Так, обмениваясь мыслями, открывая друг другу души, они гуляли по сонным улицам. А потом на северо-востоке запылало небо, солнце пробивалось к горизонту. Лесков с удивлением проговорил:
- Наденька, уже утро!
- Уже давно утро! - засмеялась она. - Ты так увлекся, что ничего не видел. А я всматривалась в твое лицо, как оно постепенно светлело.
Он снова проводил Надю до дверей ее дома. Но и теперь им трудно было расстаться. Они условились встретиться днем на фабрике и провести вместе вечер. Она поднималась вверх по лестнице, а он, стоя внизу, махал рукой.
- Днем! - кричал он шепотом, чтоб не разбудить соседей. - И вечером! И всегда!
Она отвечала тоже шепотом: - Днем.
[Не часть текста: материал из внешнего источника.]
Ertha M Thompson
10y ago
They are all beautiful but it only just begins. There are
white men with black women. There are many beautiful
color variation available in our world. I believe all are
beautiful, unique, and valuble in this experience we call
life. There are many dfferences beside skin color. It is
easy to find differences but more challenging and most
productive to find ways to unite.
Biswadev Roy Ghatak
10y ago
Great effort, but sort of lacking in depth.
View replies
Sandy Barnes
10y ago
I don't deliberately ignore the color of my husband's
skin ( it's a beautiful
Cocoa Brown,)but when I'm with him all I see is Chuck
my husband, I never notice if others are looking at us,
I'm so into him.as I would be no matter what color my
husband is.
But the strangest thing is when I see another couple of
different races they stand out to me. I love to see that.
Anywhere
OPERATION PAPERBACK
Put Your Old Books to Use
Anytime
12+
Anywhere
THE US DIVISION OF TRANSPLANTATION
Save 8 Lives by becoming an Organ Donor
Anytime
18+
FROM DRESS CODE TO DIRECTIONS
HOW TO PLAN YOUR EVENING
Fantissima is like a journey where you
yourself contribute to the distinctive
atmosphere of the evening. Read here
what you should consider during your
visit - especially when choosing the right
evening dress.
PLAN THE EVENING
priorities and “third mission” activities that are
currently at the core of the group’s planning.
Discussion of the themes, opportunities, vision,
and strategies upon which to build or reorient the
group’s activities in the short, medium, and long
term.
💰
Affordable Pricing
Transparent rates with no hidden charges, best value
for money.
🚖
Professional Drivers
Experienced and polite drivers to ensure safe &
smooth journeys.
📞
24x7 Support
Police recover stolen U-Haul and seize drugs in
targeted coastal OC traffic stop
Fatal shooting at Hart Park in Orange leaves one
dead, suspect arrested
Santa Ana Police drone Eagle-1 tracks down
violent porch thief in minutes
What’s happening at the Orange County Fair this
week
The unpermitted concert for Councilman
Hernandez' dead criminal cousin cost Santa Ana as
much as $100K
Вечером. Всегда.
Лесков возвращался медленно. От дома Нади до гостиницы было триста метров, но ему потребовался час, чтобы дойти. Лубянский спал сном тяжко потрудившегося человека. На столике лежало письмо от Юлии.
Юлия сообщала о приезде в Ленинград, о том, как они устроились, как хорошо все складывается у Николая и у нее, делилась радостью: у них будет ребенок. "Николай просто удивителен, я все больше его люблю, - писала сестра, - а теперь он так за мной ухаживает, так оберегает, что мне даже совестно. Я очень счастлива, Санечка, бесконечно счастлива!"
24
События с каждым днем увеличивали темп движения. Разрешались старые драмы, рушились старые препятствия - возникали драмы новые, воздвигались новые препятствия.
Анюта ушла из лаборатории дежурной на заводскую подстанцию, Галан потребовал от нее, чтобы она переменила место работы, Анюта не посмела спорить. Закатов ходил злой и неразговорчивый. Он и раньше пропадал в наладочной, не считаясь со временем, сейчас не всегда уходил и на ночь - поспать можно было у Лескова на диване. В первые дни после перевода Анюты он пытался с ней встретиться, но Галан заходил за женой на новое место ее работы, не отпускал ее никуда одну. Закатов засел за письма: длинные рассуждения прерывались стихами, стихи выливались в признания, все заканчивалось отчаянными призывами возвратиться. Он не знал, сколько слез пролила Анюта над его признаниями, у нее хватило мужества не отвечать. Закатов совсем упал духом, забросил стихи и письма, с яростью ринулся в работу - это было действенное лекарство, живительный эликсир от всех скорбей. А дело шло, все яснее вырисовывался успех, работа захватывала и отвлекала.